With the pictures excluded, retype the records that follow exactly.

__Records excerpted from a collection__

***

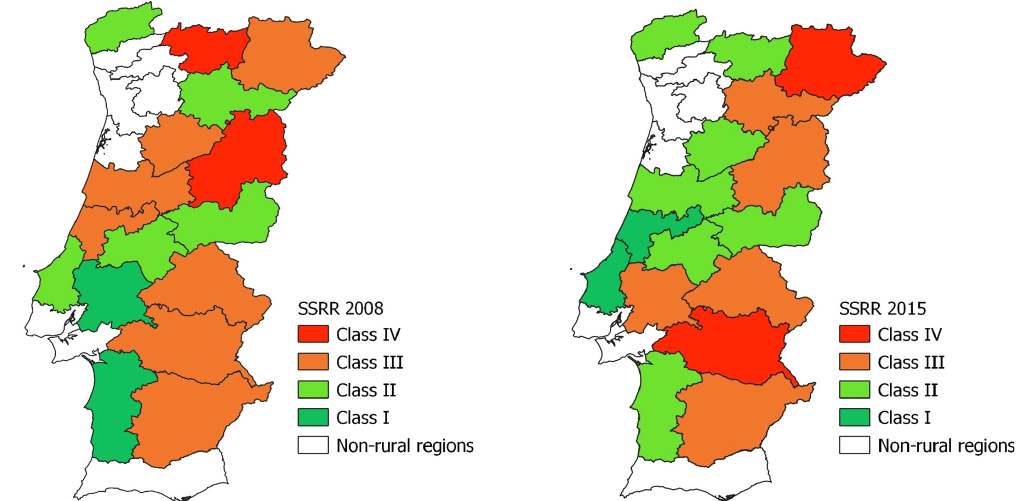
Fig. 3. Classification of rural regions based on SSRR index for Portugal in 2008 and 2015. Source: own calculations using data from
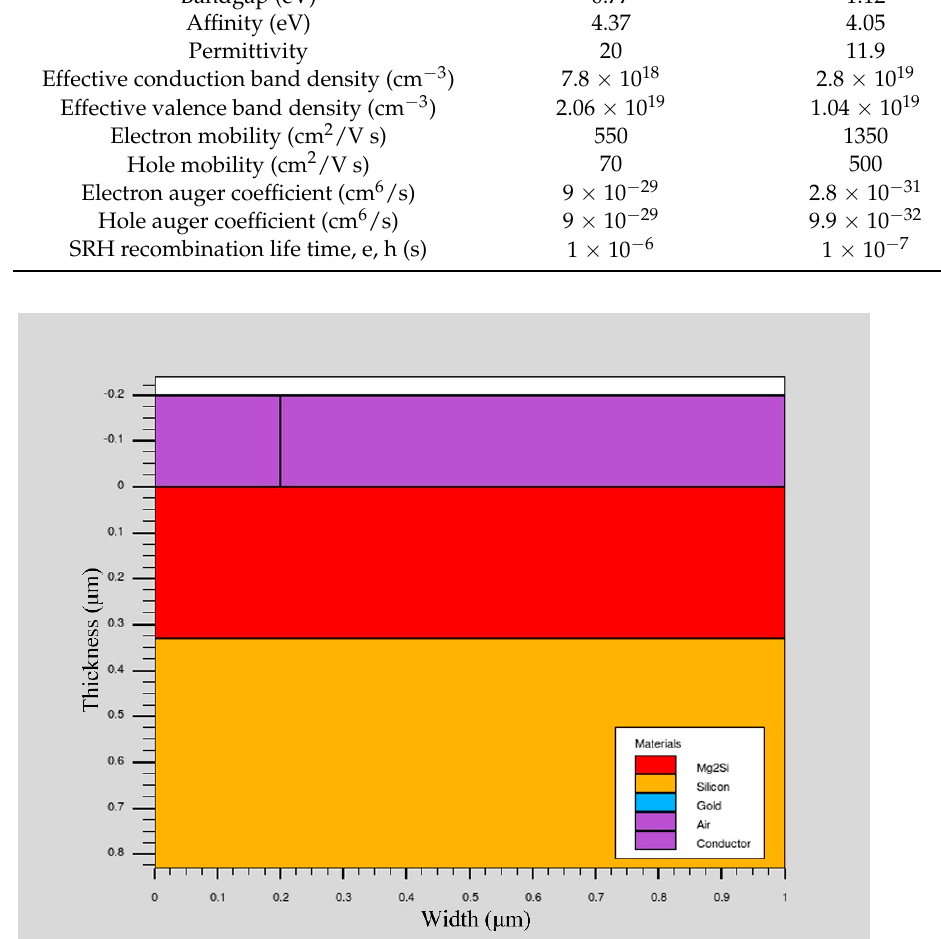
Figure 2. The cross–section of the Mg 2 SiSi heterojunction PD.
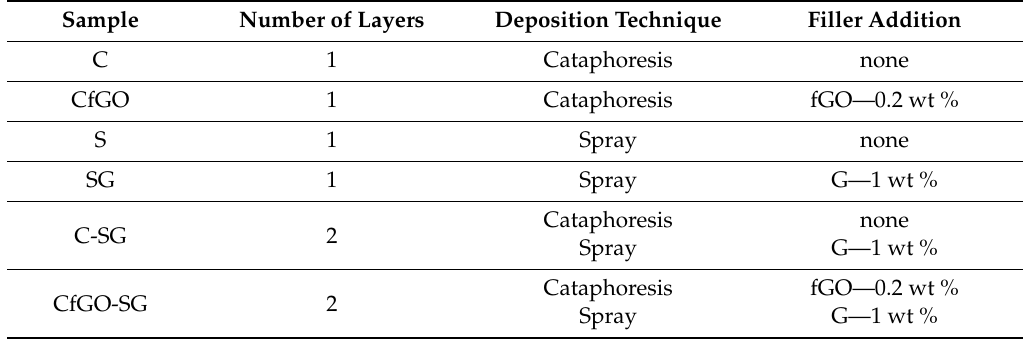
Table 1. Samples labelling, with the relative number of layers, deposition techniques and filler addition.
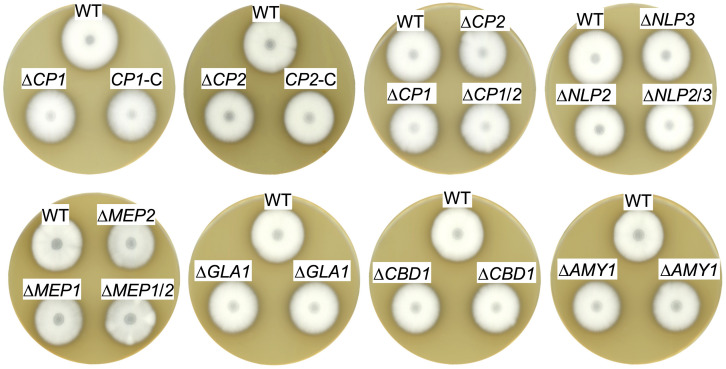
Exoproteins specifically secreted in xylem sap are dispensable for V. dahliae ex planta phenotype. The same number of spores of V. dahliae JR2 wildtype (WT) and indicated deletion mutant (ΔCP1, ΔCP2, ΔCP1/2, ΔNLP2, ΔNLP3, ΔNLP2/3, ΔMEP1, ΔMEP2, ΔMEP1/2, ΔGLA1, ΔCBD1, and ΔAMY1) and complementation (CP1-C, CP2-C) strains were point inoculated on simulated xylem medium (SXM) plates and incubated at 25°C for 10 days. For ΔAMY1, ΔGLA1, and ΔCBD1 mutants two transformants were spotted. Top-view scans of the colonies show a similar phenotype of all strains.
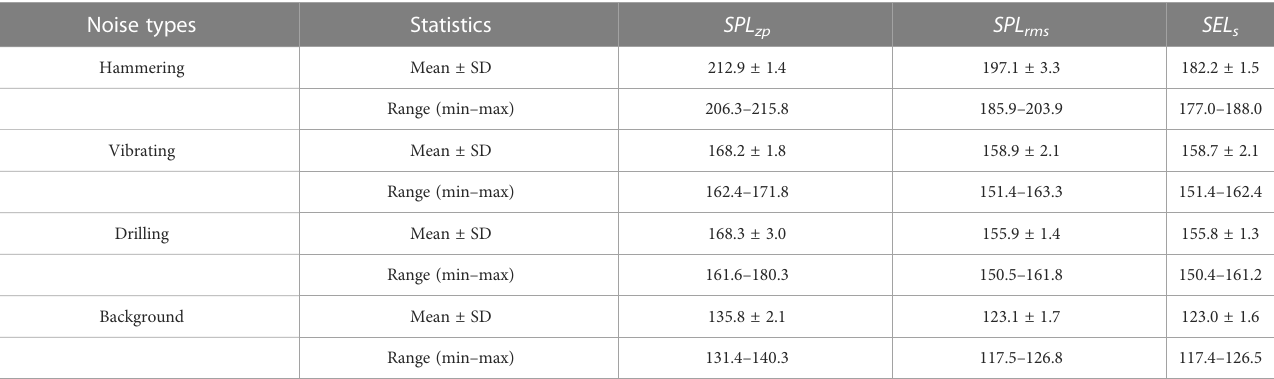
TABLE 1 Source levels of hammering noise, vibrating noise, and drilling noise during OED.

***

__Result of this task__
Fig. 3. Classification of rural regions based on SSRR index for Portugal in 2008 and 2015. Source: own calculations using data from
Figure 2. The cross–section of the Mg 2 SiSi heterojunction PD.
Table 1. Samples labelling, with the relative number of layers, deposition techniques and filler addition.
Exoproteins specifically secreted in xylem sap are dispensable for V. dahliae ex planta phenotype. The same number of spores of V. dahliae JR2 wildtype (WT) and indicated deletion mutant (ΔCP1, ΔCP2, ΔCP1/2, ΔNLP2, ΔNLP3, ΔNLP2/3, ΔMEP1, ΔMEP2, ΔMEP1/2, ΔGLA1, ΔCBD1, and ΔAMY1) and complementation (CP1-C, CP2-C) strains were point inoculated on simulated xylem medium (SXM) plates and incubated at 25°C for 10 days. For ΔAMY1, ΔGLA1, and ΔCBD1 mutants two transformants were spotted. Top-view scans of the colonies show a similar phenotype of all strains.
TABLE 1 Source levels of hammering noise, vibrating noise, and drilling noise during OED.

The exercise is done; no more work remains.